[Provided records]
────
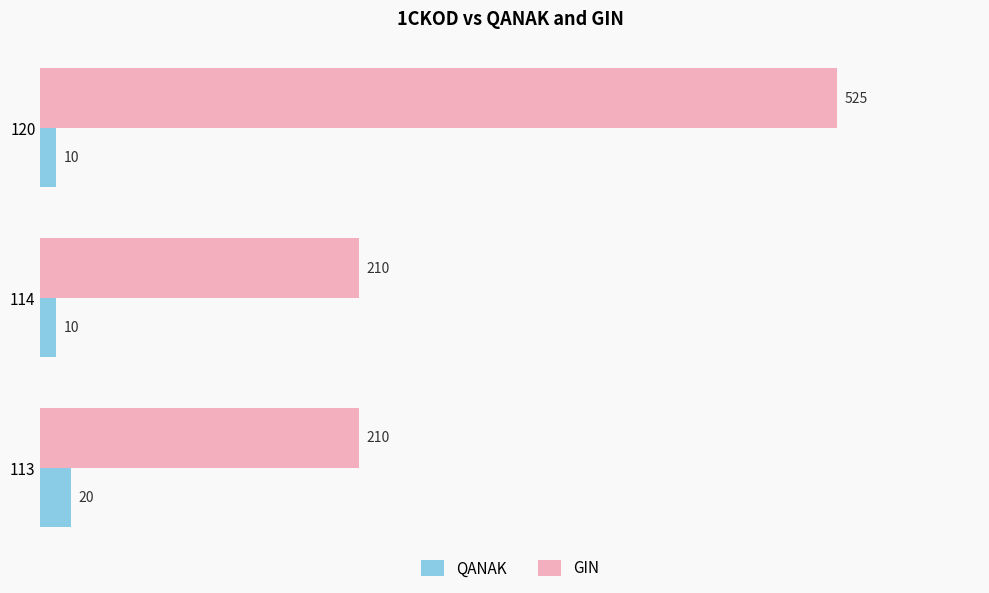

Is it true that QANAK equals 10 at 120?

True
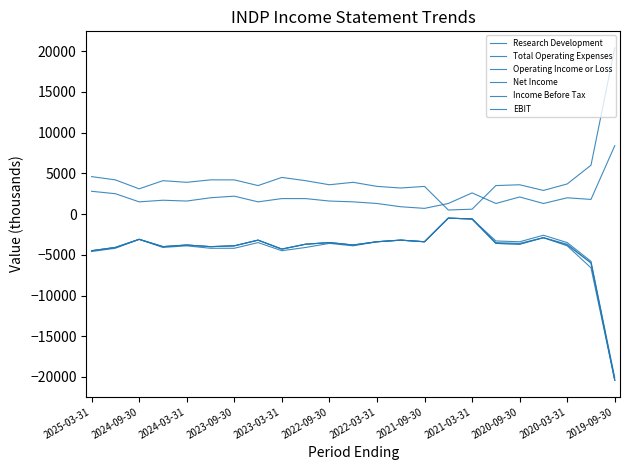

Reading left to right, transcribe all the data shown in this chart.

Research Development: 2800	2500	1500	1700	1600	2000	2200	1500	1900	1900	1600	1500	1300	900	700	1300	2600	1300	2100	1300	2000	1800	8400
Total Operating Expenses: 4600	4200	3100	4100	3900	4200	4200	3500	4500	4100	3600	3900	3400	3200	3400	500	600	3500	3600	2900	3700	6000	20400
Operating Income or Loss: -4600	-4200	-3100	-4100	-3900	-4200	-4200	-3500	-4500	-4100	-3600	-3900	-3400	-3200	-3400	-500	-600	-3500	-3600	-2900	-3700	-6000	-20400
Net Income: -4500	-4100	-3100	-4000	-3800	-4000	-3900	-3200	-4300	-3700	-3500	-3800	-3400	-3200	-3400	-500	-600	-3600	-3700	-2900	-3900	-6600	-20400
Income Before Tax: -4500	-4100	-3100	-4000	-3800	-4000	-3900	-3200	-4300	-3700	-3500	-3800	-3400	-3200	-3400	-500	-600	-3600	-3700	-2900	-3800	-6000	-20400
EBIT: -4500	-4100	-3100	-4000	-3800	-4000	-3900	-3200	-4300	-3700	-3500	-3800	-3400	-3200	-3400	-500	-600	-3300	-3400	-2600	-3500	-5800	-20100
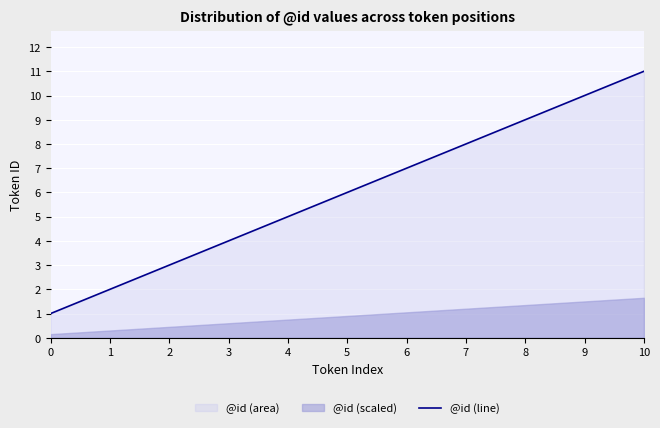

Reading right to left, extract all data points from this chart.

10=11	9=10	8=9	7=8	6=7	5=6	4=5	3=4	2=3	1=2	0=1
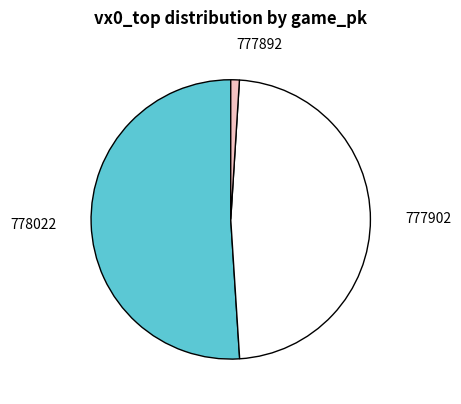

Is the sum of 777902 and 778022 greater than half?

Yes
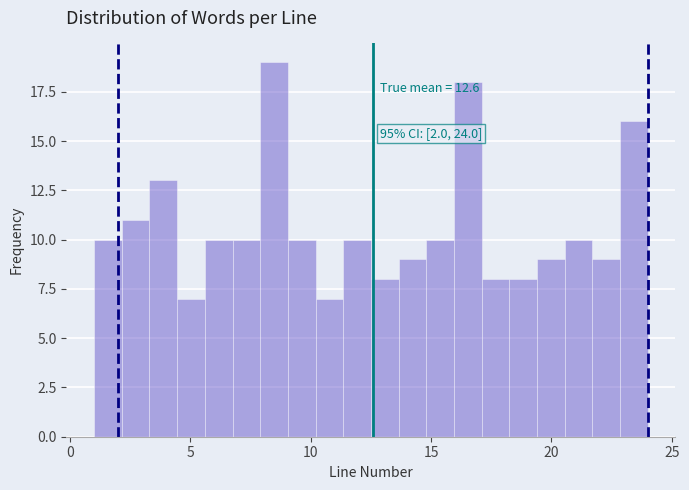

Around what value on the x-axis is the tallest bar? Give the approximate position of its centre, as read against the axis.

8.5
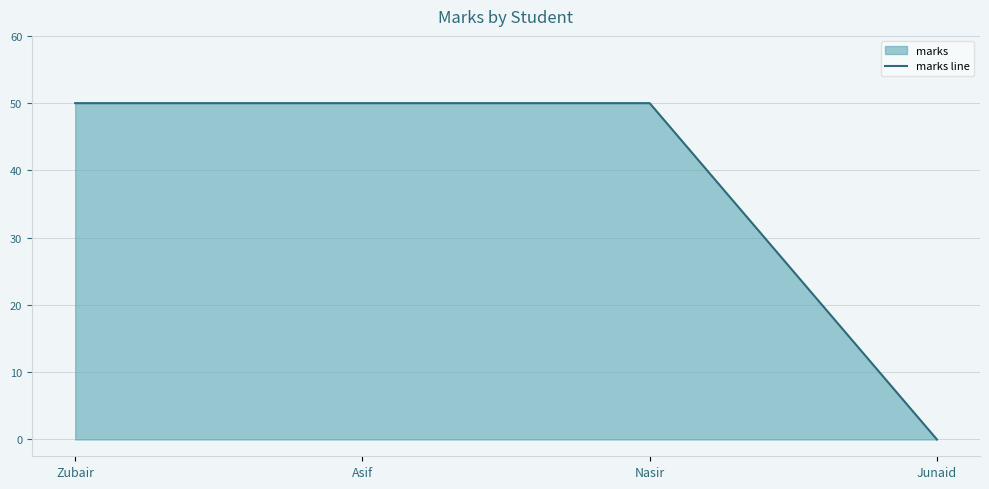

Reading right to left, list all the values displayed in this chart.

0	50	50	50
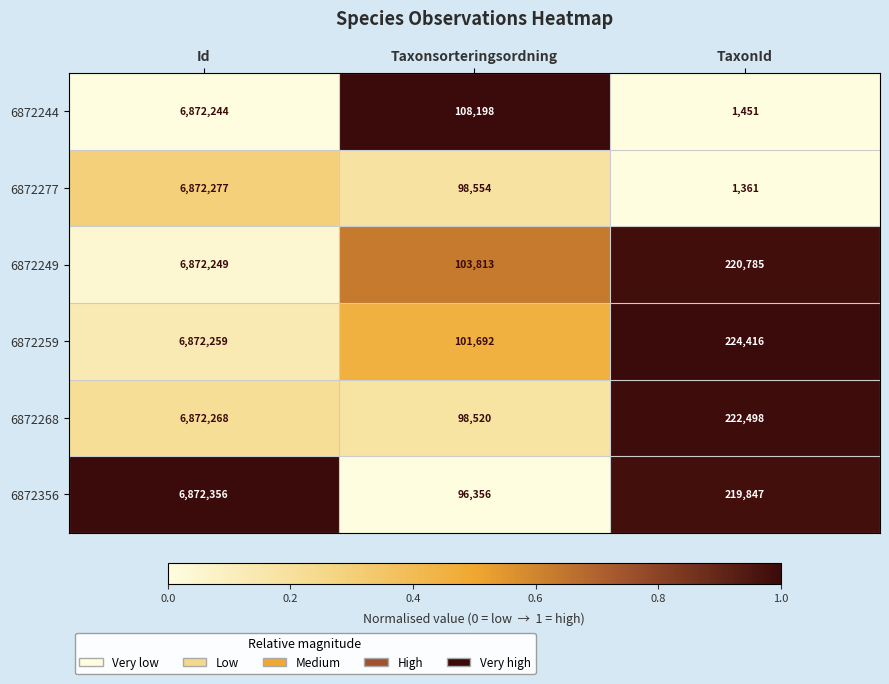

Which category has the highest value in the 6872268 series?

Id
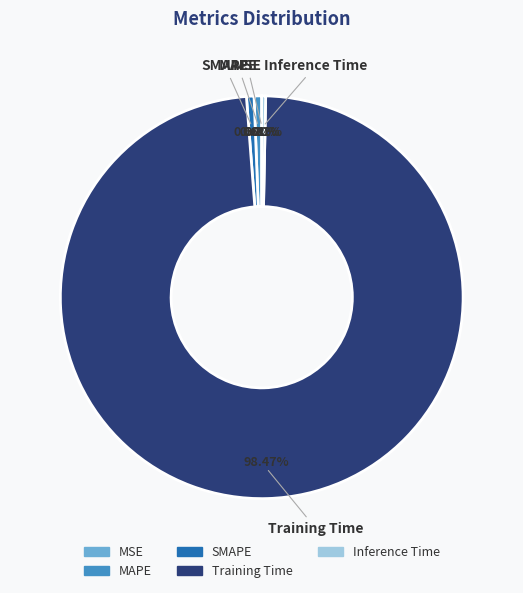

Which slice is the largest?

Training Time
────
[The task] Quote the material above exactly, from its start through the line containing "Reading left to", inclusive, and leave the pictures out of your answer.

[Answer to this exercise]
Is it true that QANAK equals 10 at 120?

True

Reading left to right, transcribe all the data shown in this chart.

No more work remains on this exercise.